The conference must be seen as a first step to reduce tensions over the extension of the relevant countries sovereignty to the arctic waters that are believed to hold wast natural resources. The conference agreed upon the Ilussiat Declaration which basically (only) confirms that the States “remain committed to the [extensive international legal framework applicable to the Arctic Ocean] and to the orderly settlement of any possible overlapping claims”. The States underlined that the “law of the sea provides for important rights and obligations concerning the delineation of the outer limits of the continental shelf, the protection of the marine environment, including ice-covered areas, freedom of navigation, marine scientific research, and other uses of the sea”. What is meant by “law of the sea” are inter alia the provisions of the United Nations Convention on the Law of the Sea. It surely remains to be seen if this initiative really does put an end to the “race for the North Pole”. I would guess that it doesn’t. Instead, it is likely that a broader approach will be necessary also involving the United Nations in order to provide a separate legal framework with regard to the resources that may be found in the Arctic. Not at least since the Law of the Sea convention is not (yet) ratified by all States involved.
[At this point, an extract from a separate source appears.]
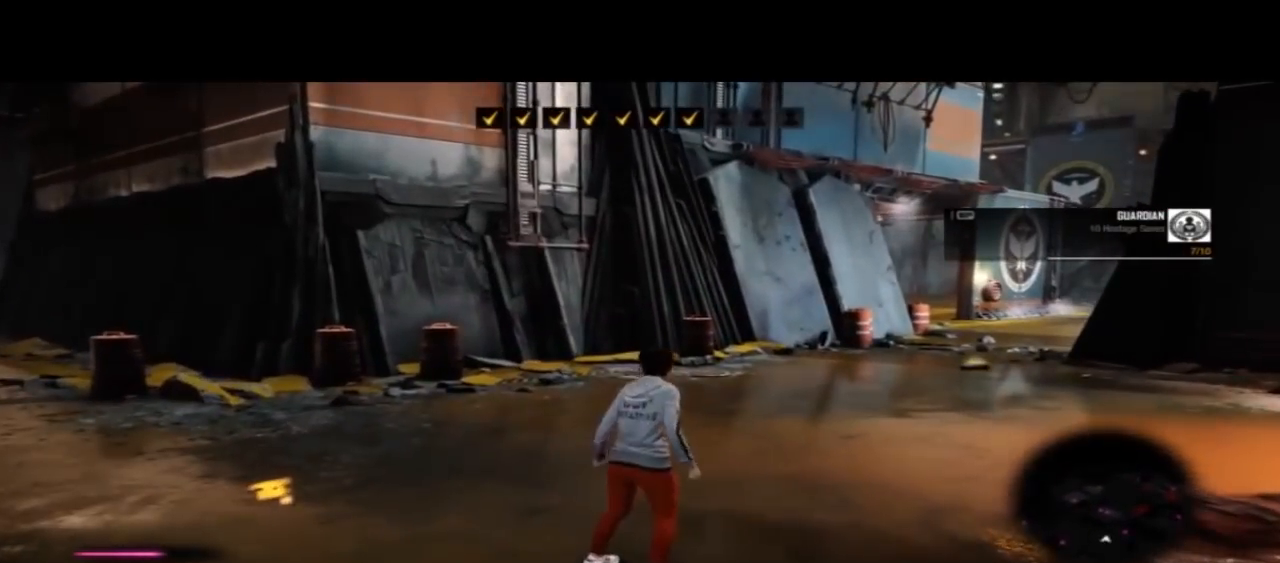
{"buttons": [], "left_stick": "center", "right_stick": "center", "events": []}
What surely is encouraging though, although there were no direct actions decided with regard to this, is the acknowledgment of the environmental changes that affect the Arctic.
I am not convinced that a separate legal framework for Arctic resources is necessary. Whilst not all states with an interest in the Arctic region are currently a party to the United Nations Convention on the Law of the Sea (UNCLOS), the provisions of the Convention are nevertheless widely accepted as providing the legal framework for all ocean activities as a matter of customary international law. The Ilussiat Declaration would seem to further confirm this. Indeed, all states involved, including the United States, have accepted the Commission on the Outer Limits on the Continental Shelf as the proper forum through which claims to the continental shelf in the Arctic region should be decided. Article 76 of the UNCLOS was the yardstick by which the United States assessed (and criticised) the Russian claims to an outer continental shelf in its observations on the Russian submissions to the Commission – see http://www.un.org/depts/los/clcs_new/submissions_files/rus01/CLCS_01_2001_LOS__USAtext.pdf.
Canada, Denmark, Norway and Japan have also made observations on the Russian submissions to the Commission.
It is ultimately up to the Commission, an independent body of experts, to decide whether or not the claim is valid. In 2002, the Commission recommended that Russia make a revised submission in respect of the Central Arctic Ocean and so the claim is still pending. It is this process that should also be used to determine claims by other states to an extended continental shelf in the Arctic area. Indeed, all of those states which are a party to the UNCLOS are under an obligation to seek the approval of the Commission before they assert claims over an extended continental shelf. The position is slightly more complex for the United States and it is debatable whether they are permitted to formally claim a continental shelf beyond 200 miles without becoming a party to the UNCLOS.